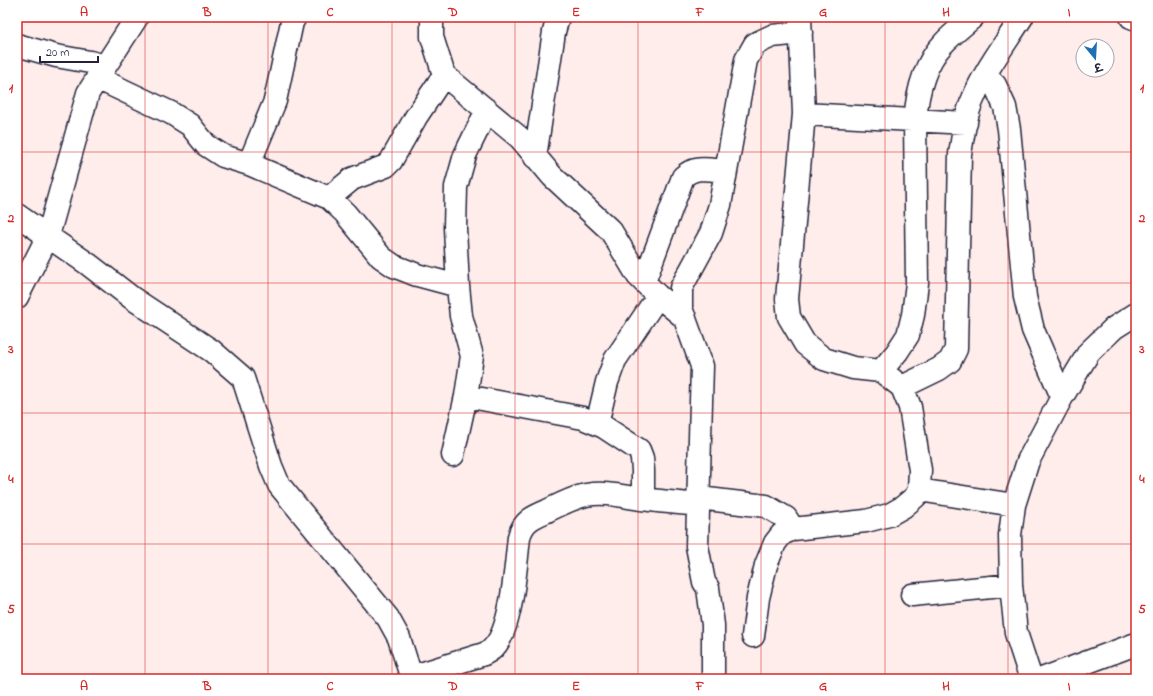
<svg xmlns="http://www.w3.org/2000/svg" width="1153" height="696" viewBox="0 0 1153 696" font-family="'Indie Flower','Playpen Sans Deva',sans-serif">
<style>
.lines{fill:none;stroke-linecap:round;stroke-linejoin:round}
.minor-casing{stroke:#22223b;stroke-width:25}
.major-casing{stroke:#22223b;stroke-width:25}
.minor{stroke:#fff;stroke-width:22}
.major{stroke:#fff;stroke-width:22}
.grid{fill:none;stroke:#d62828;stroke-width:1;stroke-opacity:0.55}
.neatline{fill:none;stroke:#d62828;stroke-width:1.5}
.grid-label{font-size:13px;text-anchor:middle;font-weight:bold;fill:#d62828}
</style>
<rect width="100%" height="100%" fill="#ffedeb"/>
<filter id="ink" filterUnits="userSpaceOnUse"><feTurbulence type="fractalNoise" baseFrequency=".025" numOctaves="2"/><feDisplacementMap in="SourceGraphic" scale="8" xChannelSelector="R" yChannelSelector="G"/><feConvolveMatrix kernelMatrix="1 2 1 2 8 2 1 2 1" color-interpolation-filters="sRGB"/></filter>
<g filter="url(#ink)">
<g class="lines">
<defs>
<path id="minor" d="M432 17V37L444 75 520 138 552 176 611 231 638 276 658 296 685 318
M17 45 56 56 90 62 105 66
M985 75 995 85 1005 107 1009 129 1025 297 1033 330 1062 397
M97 78 171 113 190 125 206 145 223 156 249 164 329 198 345 213 381 257 394 266 417 275 458 286
M804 114 966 123
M535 157 554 32 558 17
M249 164 275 101 292 22 295 17
M329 198 352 179 386 166 391 161 416 117 444 75
M17 215 88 264 132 298 212 351 243 378 271 466 279 485 388 618 399 638 412 679
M644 282 683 177C695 165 711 170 726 171
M17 297 48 236 88 93 137 17
M881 371 897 352 908 335 913 315 917 283 915 121C917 94 924 64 943 44 952 34 963 26 973 17
M902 387 939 369 950 361 956 349 960 154C963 136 965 116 973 99 985 70 1005 44 1022 17
M466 396 583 418 604 427 639 450 642 458 643 470V499
M597 424 607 382 615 360 658 296
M453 455 466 396 472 356 461 316 458 286 455 228 456 187 465 155 487 110
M919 490 1014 505
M699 498 766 506 786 518 793 529
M912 595 1011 585
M753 636 758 598 766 565 775 543 782 534 793 529 866 521 889 515 903 507 915 497 919 490 920 470 910 407 902 387 881 371 853 368 824 359 805 344 789 317 787 299 804 114 800 17
M411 677 484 654C488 652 492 650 494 647 512 629 516 563 519 537 523 521 533 517 547 511 559 505 572 498 586 495 608 491 628 498 650 500 666 502 682 503 698 505
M713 679V625L708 588 704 582 697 546 702 366 681 308V288L711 233 720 205 746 60 755 44 772 36 801 33
M1031 679 1016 633 1011 585 1010 535 1014 505 1028 461 1062 397 1089 352 1114 328 1136 314
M1042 679 1136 644"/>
<path id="major" d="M1131 17 1136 19"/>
</defs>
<use href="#minor" class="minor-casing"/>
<use href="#major" class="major-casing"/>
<use href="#minor" class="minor"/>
<use href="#major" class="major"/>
</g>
</g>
<path class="grid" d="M145 17V679M268 17V679M392 17V679M515 17V679M638 17V679M761 17V679M885 17V679M1008 17V679M17 152H1136M17 283H1136M17 413H1136M17 544H1136"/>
<rect width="1153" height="696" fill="none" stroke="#fff" stroke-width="44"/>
<g transform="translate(1095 58) rotate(162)"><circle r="19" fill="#ffffff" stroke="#a7a7b1"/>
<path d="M0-3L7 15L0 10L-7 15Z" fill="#1f6fb2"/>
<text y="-6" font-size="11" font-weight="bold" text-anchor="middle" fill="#22223b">उ</text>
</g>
<path d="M40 56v6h58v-6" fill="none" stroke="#22223b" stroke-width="2"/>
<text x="46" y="56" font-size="12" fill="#22223b" stroke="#ffffff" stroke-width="3" paint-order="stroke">20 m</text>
<rect x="22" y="22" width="1109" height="652" class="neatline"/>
<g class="grid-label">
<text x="84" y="16">A</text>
<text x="207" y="16">B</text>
<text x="330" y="16">C</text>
<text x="453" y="16">D</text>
<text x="576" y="16">E</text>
<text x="700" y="16">F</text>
<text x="823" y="16">G</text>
<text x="946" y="16">H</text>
<text x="1069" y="16">I</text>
<text x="11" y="92">1</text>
<text x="1142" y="92">1</text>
<text x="11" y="222">2</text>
<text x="1142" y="222">2</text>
<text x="11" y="353">3</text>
<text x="1142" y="353">3</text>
<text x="11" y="483">4</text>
<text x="1142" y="483">4</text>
<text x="11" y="613">5</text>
<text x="1142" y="613">5</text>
<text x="84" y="690">A</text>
<text x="207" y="690">B</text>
<text x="330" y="690">C</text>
<text x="453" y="690">D</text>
<text x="576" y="690">E</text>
<text x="700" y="690">F</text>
<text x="823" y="690">G</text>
<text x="946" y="690">H</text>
<text x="1069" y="690">I</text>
</g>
</svg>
* * *
* Exercise objective *
Scan the records above for the string "lines", and copy every line where it turns up.

* Solution for this task *
.lines{fill:none;stroke-linecap:round;stroke-linejoin:round}
<g class="lines">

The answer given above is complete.